WHAT THE EXERCISE ASKS →
Please copy each line in the records below that contains the string "indifferent".

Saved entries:
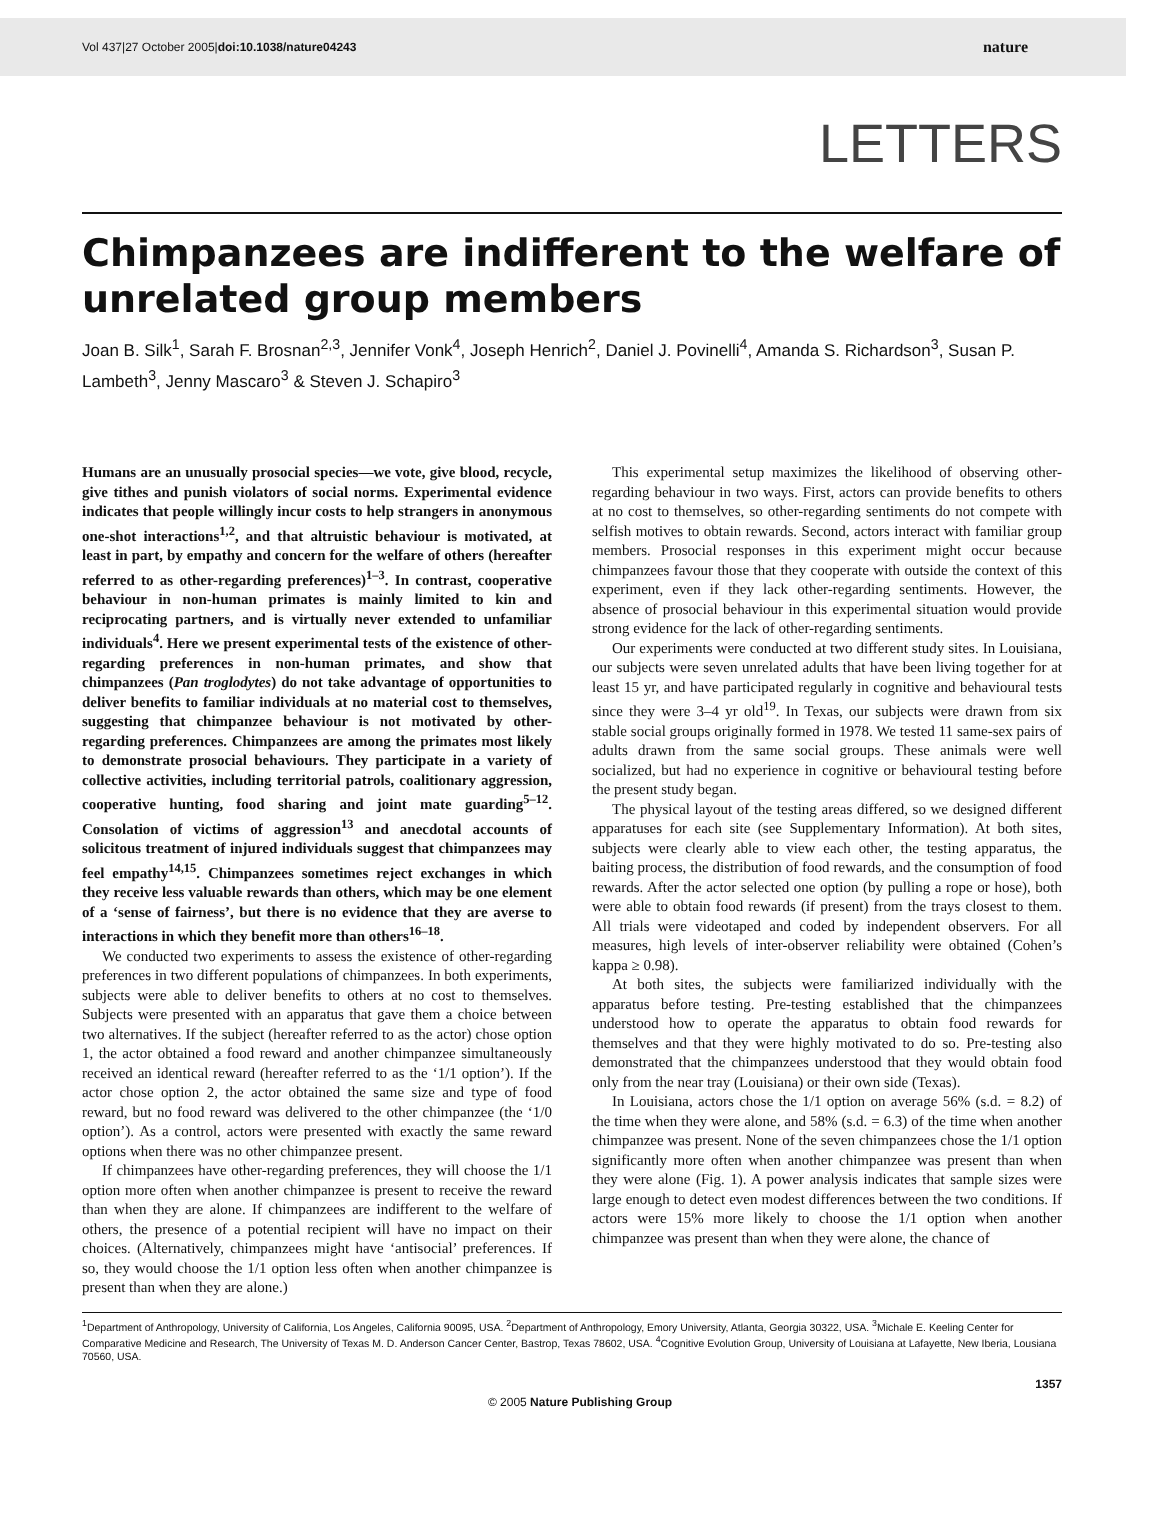Vol 437|27 October 2005|doi:10.1038/nature04243 nature
LETTERS
Chimpanzees are indifferent to the welfare of unrelated group members
Joan B. Silk<sup>1</sup>, Sarah F. Brosnan<sup>2,3</sup>, Jennifer Vonk<sup>4</sup>, Joseph Henrich<sup>2</sup>, Daniel J. Povinelli<sup>4</sup>, Amanda S. Richardson<sup>3</sup>, Susan P. Lambeth<sup>3</sup>, Jenny Mascaro<sup>3</sup> & Steven J. Schapiro<sup>3</sup>
Humans are an unusually prosocial species—we vote, give blood, recycle, give tithes and punish violators of social norms. Experimental evidence indicates that people willingly incur costs to help strangers in anonymous one-shot interactions<sup>1,2</sup>, and that altruistic behaviour is motivated, at least in part, by empathy and concern for the welfare of others (hereafter referred to as other-regarding preferences)<sup>1–3</sup>. In contrast, cooperative behaviour in non-human primates is mainly limited to kin and reciprocating partners, and is virtually never extended to unfamiliar individuals<sup>4</sup>. Here we present experimental tests of the existence of other-regarding preferences in non-human primates, and show that chimpanzees (Pan troglodytes) do not take advantage of opportunities to deliver benefits to familiar individuals at no material cost to themselves, suggesting that chimpanzee behaviour is not motivated by other-regarding preferences. Chimpanzees are among the primates most likely to demonstrate prosocial behaviours. They participate in a variety of collective activities, including territorial patrols, coalitionary aggression, cooperative hunting, food sharing and joint mate guarding<sup>5–12</sup>. Consolation of victims of aggression<sup>13</sup> and anecdotal accounts of solicitous treatment of injured individuals suggest that chimpanzees may feel empathy<sup>14,15</sup>. Chimpanzees sometimes reject exchanges in which they receive less valuable rewards than others, which may be one element of a ‘sense of fairness’, but there is no evidence that they are averse to interactions in which they benefit more than others<sup>16–18</sup>.
We conducted two experiments to assess the existence of other-regarding preferences in two different populations of chimpanzees. In both experiments, subjects were able to deliver benefits to others at no cost to themselves. Subjects were presented with an apparatus that gave them a choice between two alternatives. If the subject (hereafter referred to as the actor) chose option 1, the actor obtained a food reward and another chimpanzee simultaneously received an identical reward (hereafter referred to as the ‘1/1 option’). If the actor chose option 2, the actor obtained the same size and type of food reward, but no food reward was delivered to the other chimpanzee (the ‘1/0 option’). As a control, actors were presented with exactly the same reward options when there was no other chimpanzee present.
If chimpanzees have other-regarding preferences, they will choose the 1/1 option more often when another chimpanzee is present to receive the reward than when they are alone. If chimpanzees are indifferent to the welfare of others, the presence of a potential recipient will have no impact on their choices. (Alternatively, chimpanzees might have ‘antisocial’ preferences. If so, they would choose the 1/1 option less often when another chimpanzee is present than when they are alone.)
This experimental setup maximizes the likelihood of observing other-regarding behaviour in two ways. First, actors can provide benefits to others at no cost to themselves, so other-regarding sentiments do not compete with selfish motives to obtain rewards. Second, actors interact with familiar group members. Prosocial responses in this experiment might occur because chimpanzees favour those that they cooperate with outside the context of this experiment, even if they lack other-regarding sentiments. However, the absence of prosocial behaviour in this experimental situation would provide strong evidence for the lack of other-regarding sentiments.
Our experiments were conducted at two different study sites. In Louisiana, our subjects were seven unrelated adults that have been living together for at least 15 yr, and have participated regularly in cognitive and behavioural tests since they were 3–4 yr old<sup>19</sup>. In Texas, our subjects were drawn from six stable social groups originally formed in 1978. We tested 11 same-sex pairs of adults drawn from the same social groups. These animals were well socialized, but had no experience in cognitive or behavioural testing before the present study began.
The physical layout of the testing areas differed, so we designed different apparatuses for each site (see Supplementary Information). At both sites, subjects were clearly able to view each other, the testing apparatus, the baiting process, the distribution of food rewards, and the consumption of food rewards. After the actor selected one option (by pulling a rope or hose), both were able to obtain food rewards (if present) from the trays closest to them. All trials were videotaped and coded by independent observers. For all measures, high levels of inter-observer reliability were obtained (Cohen’s kappa ≥ 0.98).
At both sites, the subjects were familiarized individually with the apparatus before testing. Pre-testing established that the chimpanzees understood how to operate the apparatus to obtain food rewards for themselves and that they were highly motivated to do so. Pre-testing also demonstrated that the chimpanzees understood that they would obtain food only from the near tray (Louisiana) or their own side (Texas).
In Louisiana, actors chose the 1/1 option on average 56% (s.d. = 8.2) of the time when they were alone, and 58% (s.d. = 6.3) of the time when another chimpanzee was present. None of the seven chimpanzees chose the 1/1 option significantly more often when another chimpanzee was present than when they were alone (Fig. 1). A power analysis indicates that sample sizes were large enough to detect even modest differences between the two conditions. If actors were 15% more likely to choose the 1/1 option when another chimpanzee was present than when they were alone, the chance of
<sup>1</sup> Department of Anthropology, University of California, Los Angeles, California 90095, USA. <sup>2</sup>Department of Anthropology, Emory University, Atlanta, Georgia 30322, USA. <sup>3</sup>Michale E. Keeling Center for Comparative Medicine and Research, The University of Texas M. D. Anderson Cancer Center, Bastrop, Texas 78602, USA. <sup>4</sup>Cognitive Evolution Group, University of Louisiana at Lafayette, New Iberia, Lousiana 70560, USA.
1357
© 2005 Nature Publishing Group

ANSWER TO THE PROBLEM →
Chimpanzees are indifferent to the welfare of unrelated group members
If chimpanzees have other-regarding preferences, they will choose the 1/1 option more often when another chimpanzee is present to receive the reward than when they are alone. If chimpanzees are indifferent to the welfare of others, the presence of a potential recipient will have no impact on their choices. (Alternatively, chimpanzees might have ‘antisocial’ preferences. If so, they would choose the 1/1 option less often when another chimpanzee is present than when they are alone.)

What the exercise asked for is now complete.